Using Python for research (edX project)
Final assigment of the course HarvardX: PH526x Using Python for Research.
Description
The goal was to develop a model that would predict the type of physical activity (standing, walking, climbing stairs or going down the stairs) from tri-axial smartphone accelerometer data.
We were given three files of data.
train_time_series.csv. Raw accelerometer data. Used to build the model.
timestamp | UTC time | accuracy | x | y | z | |
---|---|---|---|---|---|---|
20586 | 1565109930787 | 2019-08-06T16:45:30.787 | unknown | -0.0064849… | -0.9348602… | -0.0690460… |
20587 | 1565109930887 | 2019-08-06T16:45:30.887 | unknown | -0.0664672… | -1.0154418… | 0.08955383… |
20588 | 1565109930987 | 2019-08-06T16:45:30.987 | unknown | -0.0434875… | -1.0212554… | 0.17846679… |
… (3744x6) |
train_labels.csv. The activity labels for every tenth observation in train_time_series.csv. Also needed to build the model.

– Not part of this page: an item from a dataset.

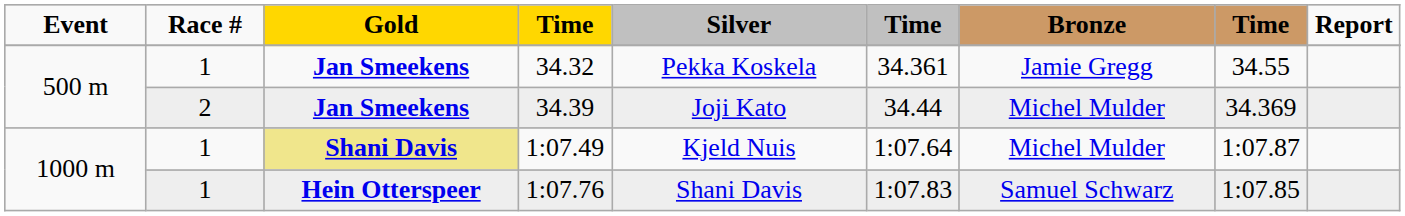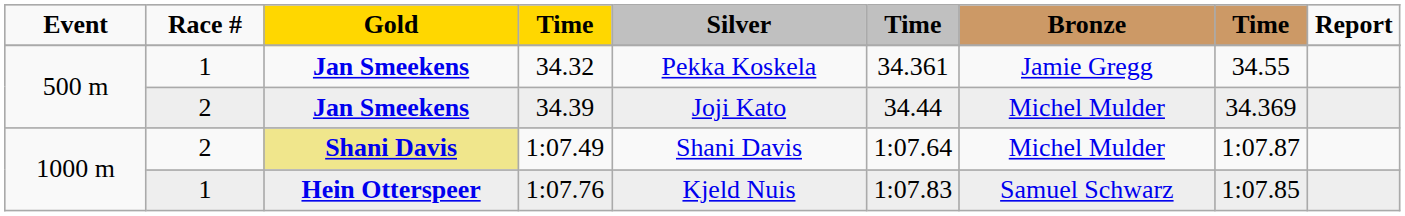1:07.49 | Race #: 1 -> 2
1:07.49 | Silver: Kjeld Nuis -> Shani Davis
1:07.76 | Silver: Shani Davis -> Kjeld Nuis
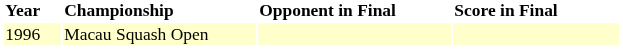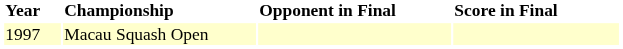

timestamp | UTC time | label | |
---|---|---|---|
20589 | 1565109931087 | 2019-08-06T16:45:31.087 | 1 |
20599 | 1565109932090 | 2019-08-06T16:45:32.090 | 1 |
20609 | 1565109933092 | 2019-08-06T16:45:33.092 | 1 |
… (375x3) |
test_time_series.csv. We were asked to provide the activity labels predicted by our code for this test data set.
timestamp | UTC time | accuracy | x | y | z | |
---|---|---|---|---|---|---|
24330 | 1565110306139 | 2019-08-06T16:51:46.139 | unknown | 0.0342864… | -1.5044555… | 0.1576232… |
24331 | 1565110306239 | 2019-08-06T16:51:46.239 | unknown | 0.4091644… | -1.0385437… | 0.0309753… |
24332 | 1565110306340 | 2019-08-06T16:51:46.340 | unknown | -0.234390… | -0.9845581… | 0.1247711… |
… (1250x6) |
Because it was a classification problem I tried several approaches like Knn and logistic regression. At the end of the course we were not given the data set with the actual labels but we were told our accuracy score. I achieved a very modest 46%.
The complete code is available here
Comments
- This was my first data science project, so my knowledge of Python (and data science) was extremely basic. I would definitely change some things now that I know more.